Sur la part des déplacements en train, la France est en très bonne position avec un indicateur de 19,39 quant au recours au train, contre 4,81 en Espagne et 11,97 dans l’UE. En revanche sur l’intensité des GES du tourisme, parce que leurs tourismes y sont très développés, l’Espagne et la France sont moins performantes, au-delà d’un indicateur de 80 pour une moyenne européenne à 70. Cet indicateur mesure la quantité de gaz à effet de serre produite par l’écosystème touristique (CO2, N2, O, CH4, HFC, PFC, SF6, NF3). Sur l’intensité énergétique du tourisme, tout le monde est au-delà d’un indicateur de 80.
Sur l’excellence des eaux de baignade, la France est à la traine de l’Espagne et de l’Europe avec un niveau à 77,99 pour 89,29 en Espagne et 84,78 en Europe. Dans l’ensemble, la France est proche de la moyenne européenne sur ce radar.
IMPACT en matiere de numerisation
Les ventes en ligne des entreprises françaises sont en retard face aux partenaires européens, ainsi que face à l’Espagne. Un indicateur de 37,54 est noté pour la France, de 54,14 pour l’Espagne et de 42,33 pour l’UE. Idem pour les réseaux sociaux, la France n’atteint qu’un indicateur de 36, démontrant une faible utilisation des réseaux sociaux par l’écosystème touristique français pour 53,77 en Espagne et 42,01 dans l’UE.
Même chose pour les hébergements en ligne : seulement un taux de 56,88 en France pour… 95,16 en Espagne. La dimension industrielle du tourisme espagnole se révèle dans ce résultat. Mais, là où l’atomisation du tourisme français est la plus nette c’est dans les RH : un indicateur de 3,73 pour les entreprises cherchant des spécialistes digitaux pour 10,53 en Espagne. Pour la formation des personnels au digital, on a un écart de coefficient 3 entre la France (à 5 en France pour 15 pour l’Espagne). L’ensemble des comparaisons avec l’Allemagne sur ce thème n’est pas favorable à notre pays. En revanche, l’Italie et la France se retrouvent en situations souvent proches. A titre de comparaison, on note un taux proche de 100 pour la présence des hébergements en ligne aux Pays Bas.

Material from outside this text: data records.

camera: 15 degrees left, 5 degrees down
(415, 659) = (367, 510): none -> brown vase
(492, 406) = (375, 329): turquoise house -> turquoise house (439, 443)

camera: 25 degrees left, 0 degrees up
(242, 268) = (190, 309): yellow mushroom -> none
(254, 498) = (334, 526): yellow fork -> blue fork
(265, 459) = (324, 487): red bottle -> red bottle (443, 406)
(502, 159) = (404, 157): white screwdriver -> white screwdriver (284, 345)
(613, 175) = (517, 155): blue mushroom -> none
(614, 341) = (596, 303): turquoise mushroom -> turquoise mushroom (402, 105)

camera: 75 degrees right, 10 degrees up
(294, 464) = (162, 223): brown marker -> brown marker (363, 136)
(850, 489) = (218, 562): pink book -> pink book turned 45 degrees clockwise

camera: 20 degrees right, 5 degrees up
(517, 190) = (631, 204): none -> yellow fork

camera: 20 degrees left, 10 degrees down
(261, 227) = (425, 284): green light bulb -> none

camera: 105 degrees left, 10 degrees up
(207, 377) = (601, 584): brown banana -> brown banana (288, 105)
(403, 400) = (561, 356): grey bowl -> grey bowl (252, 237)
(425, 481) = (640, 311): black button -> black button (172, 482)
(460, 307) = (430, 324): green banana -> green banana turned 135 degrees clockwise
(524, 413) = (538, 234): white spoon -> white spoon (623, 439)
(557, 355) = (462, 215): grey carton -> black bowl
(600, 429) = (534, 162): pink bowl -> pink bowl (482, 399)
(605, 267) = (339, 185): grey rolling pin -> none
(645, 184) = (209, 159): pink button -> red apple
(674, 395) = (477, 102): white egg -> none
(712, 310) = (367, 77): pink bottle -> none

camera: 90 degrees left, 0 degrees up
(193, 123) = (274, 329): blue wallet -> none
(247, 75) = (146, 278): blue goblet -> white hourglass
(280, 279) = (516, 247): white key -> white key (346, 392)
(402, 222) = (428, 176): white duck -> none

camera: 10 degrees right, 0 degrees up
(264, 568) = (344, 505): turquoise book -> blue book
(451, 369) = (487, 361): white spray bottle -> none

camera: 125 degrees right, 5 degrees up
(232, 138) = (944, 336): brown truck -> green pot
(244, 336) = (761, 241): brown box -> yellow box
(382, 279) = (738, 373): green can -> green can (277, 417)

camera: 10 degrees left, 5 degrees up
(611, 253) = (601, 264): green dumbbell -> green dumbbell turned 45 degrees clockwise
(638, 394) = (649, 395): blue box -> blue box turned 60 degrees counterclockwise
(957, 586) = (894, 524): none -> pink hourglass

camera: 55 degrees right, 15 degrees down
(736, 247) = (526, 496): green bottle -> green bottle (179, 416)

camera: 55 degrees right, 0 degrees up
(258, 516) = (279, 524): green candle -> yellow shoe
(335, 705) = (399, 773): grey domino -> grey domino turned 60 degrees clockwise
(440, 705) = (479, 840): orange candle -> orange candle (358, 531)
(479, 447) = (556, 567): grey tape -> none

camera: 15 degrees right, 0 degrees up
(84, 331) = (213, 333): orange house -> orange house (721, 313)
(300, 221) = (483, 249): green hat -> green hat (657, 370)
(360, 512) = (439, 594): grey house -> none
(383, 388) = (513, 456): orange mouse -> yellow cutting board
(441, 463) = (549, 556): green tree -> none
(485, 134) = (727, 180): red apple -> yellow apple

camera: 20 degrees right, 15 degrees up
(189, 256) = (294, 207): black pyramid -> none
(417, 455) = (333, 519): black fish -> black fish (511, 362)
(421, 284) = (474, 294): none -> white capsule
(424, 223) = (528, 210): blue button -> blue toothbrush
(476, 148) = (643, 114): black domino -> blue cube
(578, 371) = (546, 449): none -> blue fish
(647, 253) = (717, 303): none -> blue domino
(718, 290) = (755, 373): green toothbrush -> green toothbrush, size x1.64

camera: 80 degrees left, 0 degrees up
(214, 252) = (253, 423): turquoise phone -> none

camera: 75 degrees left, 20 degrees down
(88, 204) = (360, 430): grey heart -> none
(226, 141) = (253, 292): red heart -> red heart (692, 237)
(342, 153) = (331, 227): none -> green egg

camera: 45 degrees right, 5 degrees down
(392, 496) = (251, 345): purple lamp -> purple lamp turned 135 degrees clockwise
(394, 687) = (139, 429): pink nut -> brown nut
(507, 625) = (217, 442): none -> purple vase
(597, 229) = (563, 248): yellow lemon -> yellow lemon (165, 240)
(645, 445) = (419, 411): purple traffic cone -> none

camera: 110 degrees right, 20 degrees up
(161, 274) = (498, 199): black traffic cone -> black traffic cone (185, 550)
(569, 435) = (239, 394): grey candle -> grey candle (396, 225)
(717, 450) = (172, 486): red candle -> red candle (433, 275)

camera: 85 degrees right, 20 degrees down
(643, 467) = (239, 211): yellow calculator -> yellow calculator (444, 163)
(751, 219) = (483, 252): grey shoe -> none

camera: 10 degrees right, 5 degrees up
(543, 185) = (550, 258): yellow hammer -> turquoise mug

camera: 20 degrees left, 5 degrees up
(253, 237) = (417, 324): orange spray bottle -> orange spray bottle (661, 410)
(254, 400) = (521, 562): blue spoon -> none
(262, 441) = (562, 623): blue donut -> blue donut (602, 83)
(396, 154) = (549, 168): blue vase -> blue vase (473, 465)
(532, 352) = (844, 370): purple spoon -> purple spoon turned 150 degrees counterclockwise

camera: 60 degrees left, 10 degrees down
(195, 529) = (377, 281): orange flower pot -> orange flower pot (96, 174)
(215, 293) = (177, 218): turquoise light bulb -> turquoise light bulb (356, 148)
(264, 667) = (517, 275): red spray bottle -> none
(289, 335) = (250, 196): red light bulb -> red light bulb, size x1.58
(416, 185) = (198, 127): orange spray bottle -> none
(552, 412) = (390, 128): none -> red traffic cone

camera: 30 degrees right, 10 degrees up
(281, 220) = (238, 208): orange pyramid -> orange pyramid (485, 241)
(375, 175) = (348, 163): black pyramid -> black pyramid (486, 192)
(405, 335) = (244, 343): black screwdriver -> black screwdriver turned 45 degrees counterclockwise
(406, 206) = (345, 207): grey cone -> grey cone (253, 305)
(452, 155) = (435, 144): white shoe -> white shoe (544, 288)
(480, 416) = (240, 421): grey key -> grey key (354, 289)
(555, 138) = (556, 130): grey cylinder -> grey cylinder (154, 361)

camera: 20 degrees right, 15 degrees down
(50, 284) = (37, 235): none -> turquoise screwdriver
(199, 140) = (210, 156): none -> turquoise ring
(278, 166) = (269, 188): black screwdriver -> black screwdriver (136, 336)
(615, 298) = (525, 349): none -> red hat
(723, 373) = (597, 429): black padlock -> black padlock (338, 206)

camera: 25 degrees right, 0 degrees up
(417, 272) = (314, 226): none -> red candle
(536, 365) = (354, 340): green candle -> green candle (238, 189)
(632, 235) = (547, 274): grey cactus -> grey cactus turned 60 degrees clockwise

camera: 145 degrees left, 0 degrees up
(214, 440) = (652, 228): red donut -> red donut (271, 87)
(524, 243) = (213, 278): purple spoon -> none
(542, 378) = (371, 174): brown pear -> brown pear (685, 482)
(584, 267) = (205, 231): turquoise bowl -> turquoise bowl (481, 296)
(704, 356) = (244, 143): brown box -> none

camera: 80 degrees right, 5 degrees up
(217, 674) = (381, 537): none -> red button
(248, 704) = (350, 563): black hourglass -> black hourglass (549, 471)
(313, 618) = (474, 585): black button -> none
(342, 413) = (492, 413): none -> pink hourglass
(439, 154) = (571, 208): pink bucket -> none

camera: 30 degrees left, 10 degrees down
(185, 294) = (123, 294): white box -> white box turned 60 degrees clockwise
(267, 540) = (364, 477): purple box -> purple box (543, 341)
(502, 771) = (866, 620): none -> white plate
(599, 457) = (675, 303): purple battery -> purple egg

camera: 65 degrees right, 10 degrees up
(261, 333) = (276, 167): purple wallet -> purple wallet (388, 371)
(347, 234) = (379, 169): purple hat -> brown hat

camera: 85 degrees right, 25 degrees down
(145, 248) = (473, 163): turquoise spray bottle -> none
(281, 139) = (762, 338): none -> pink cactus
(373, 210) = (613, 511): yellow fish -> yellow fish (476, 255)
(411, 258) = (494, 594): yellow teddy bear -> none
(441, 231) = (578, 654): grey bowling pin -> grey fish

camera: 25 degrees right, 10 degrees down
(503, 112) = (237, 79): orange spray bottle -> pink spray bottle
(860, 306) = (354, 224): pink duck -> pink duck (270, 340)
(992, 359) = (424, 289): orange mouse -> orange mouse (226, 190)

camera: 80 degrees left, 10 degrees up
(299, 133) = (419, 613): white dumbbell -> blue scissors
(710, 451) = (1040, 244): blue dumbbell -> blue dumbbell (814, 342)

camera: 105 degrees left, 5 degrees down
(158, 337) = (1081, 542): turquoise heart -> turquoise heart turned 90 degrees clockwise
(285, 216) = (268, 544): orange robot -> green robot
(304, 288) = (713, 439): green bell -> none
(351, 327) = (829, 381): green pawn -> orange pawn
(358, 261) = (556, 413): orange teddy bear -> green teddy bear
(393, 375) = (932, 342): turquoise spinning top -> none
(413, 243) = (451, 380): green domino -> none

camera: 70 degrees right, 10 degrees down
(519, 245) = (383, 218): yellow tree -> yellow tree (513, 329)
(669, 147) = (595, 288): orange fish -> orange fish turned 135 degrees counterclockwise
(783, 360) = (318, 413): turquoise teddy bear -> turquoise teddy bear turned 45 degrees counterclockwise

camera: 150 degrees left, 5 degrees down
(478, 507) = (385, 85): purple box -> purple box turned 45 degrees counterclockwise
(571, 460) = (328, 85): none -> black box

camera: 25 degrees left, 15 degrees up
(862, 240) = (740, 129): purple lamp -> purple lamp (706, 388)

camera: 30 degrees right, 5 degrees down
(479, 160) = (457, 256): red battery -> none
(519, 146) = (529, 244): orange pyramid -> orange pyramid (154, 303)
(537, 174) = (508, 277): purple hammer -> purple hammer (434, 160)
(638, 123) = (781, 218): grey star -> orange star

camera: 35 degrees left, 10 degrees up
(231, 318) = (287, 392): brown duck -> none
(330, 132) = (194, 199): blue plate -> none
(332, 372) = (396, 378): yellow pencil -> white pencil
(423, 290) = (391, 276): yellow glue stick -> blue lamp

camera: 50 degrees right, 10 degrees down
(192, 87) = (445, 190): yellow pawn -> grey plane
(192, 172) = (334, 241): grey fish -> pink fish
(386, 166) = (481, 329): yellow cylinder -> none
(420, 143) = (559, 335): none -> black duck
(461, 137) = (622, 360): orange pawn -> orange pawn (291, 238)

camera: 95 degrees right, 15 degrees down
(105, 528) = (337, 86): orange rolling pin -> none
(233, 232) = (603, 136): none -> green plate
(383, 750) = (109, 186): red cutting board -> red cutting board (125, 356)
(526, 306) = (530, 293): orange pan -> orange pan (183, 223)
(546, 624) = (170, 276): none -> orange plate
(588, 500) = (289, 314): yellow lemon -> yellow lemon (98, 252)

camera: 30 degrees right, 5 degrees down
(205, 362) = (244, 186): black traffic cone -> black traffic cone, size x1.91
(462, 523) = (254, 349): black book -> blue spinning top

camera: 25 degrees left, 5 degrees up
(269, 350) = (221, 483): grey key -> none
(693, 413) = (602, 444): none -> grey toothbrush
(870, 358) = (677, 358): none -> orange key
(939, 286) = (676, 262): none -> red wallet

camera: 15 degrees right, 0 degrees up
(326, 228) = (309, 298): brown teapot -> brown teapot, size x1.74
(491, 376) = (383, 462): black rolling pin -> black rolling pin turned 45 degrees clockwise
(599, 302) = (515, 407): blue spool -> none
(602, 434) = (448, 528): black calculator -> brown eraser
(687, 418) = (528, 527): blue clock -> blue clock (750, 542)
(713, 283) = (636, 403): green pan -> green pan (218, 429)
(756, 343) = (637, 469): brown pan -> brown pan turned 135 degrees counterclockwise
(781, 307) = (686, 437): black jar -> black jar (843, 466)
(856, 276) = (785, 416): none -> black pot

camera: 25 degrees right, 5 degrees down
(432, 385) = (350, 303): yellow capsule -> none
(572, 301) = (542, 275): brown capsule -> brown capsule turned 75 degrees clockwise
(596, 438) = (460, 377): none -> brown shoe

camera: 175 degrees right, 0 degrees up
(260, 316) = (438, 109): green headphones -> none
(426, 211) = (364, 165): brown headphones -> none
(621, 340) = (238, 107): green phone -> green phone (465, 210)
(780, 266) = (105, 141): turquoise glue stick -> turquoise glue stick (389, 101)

Resilience socio-economique
Sur la résilience socio-économique, tant soulignée en 2021 après la période covid 19, les indicateurs sont sensiblement plus en harmonie, sauf pour la dépense touristique moyenne, registre dans lequel la France fait pâle figure avec un indicateur à 8 alors que la moyenne européenne est à 20,9 et l’Espagne performe à 21,65. Rien de nouveau sur le soleil, la contribution économique du tourisme français est faible dans l’ensemble. Pour rappel, la dépense touristique moyenne observée per capita et par séjour en Espagne était de 1042 euros en mai 2023. L’analyse des sources permettant d’établir ces radars peut être contestée, on note par exemple un recours à des données de Tripadvisor qui n’est pas le reflet total de l’activité. Cependant, beaucoup de données relèvent d’Eurostat. De vrais axes de développement sur les trois thèmes existent dont le sujet du numérique, que nous aurions pensé plus engagé.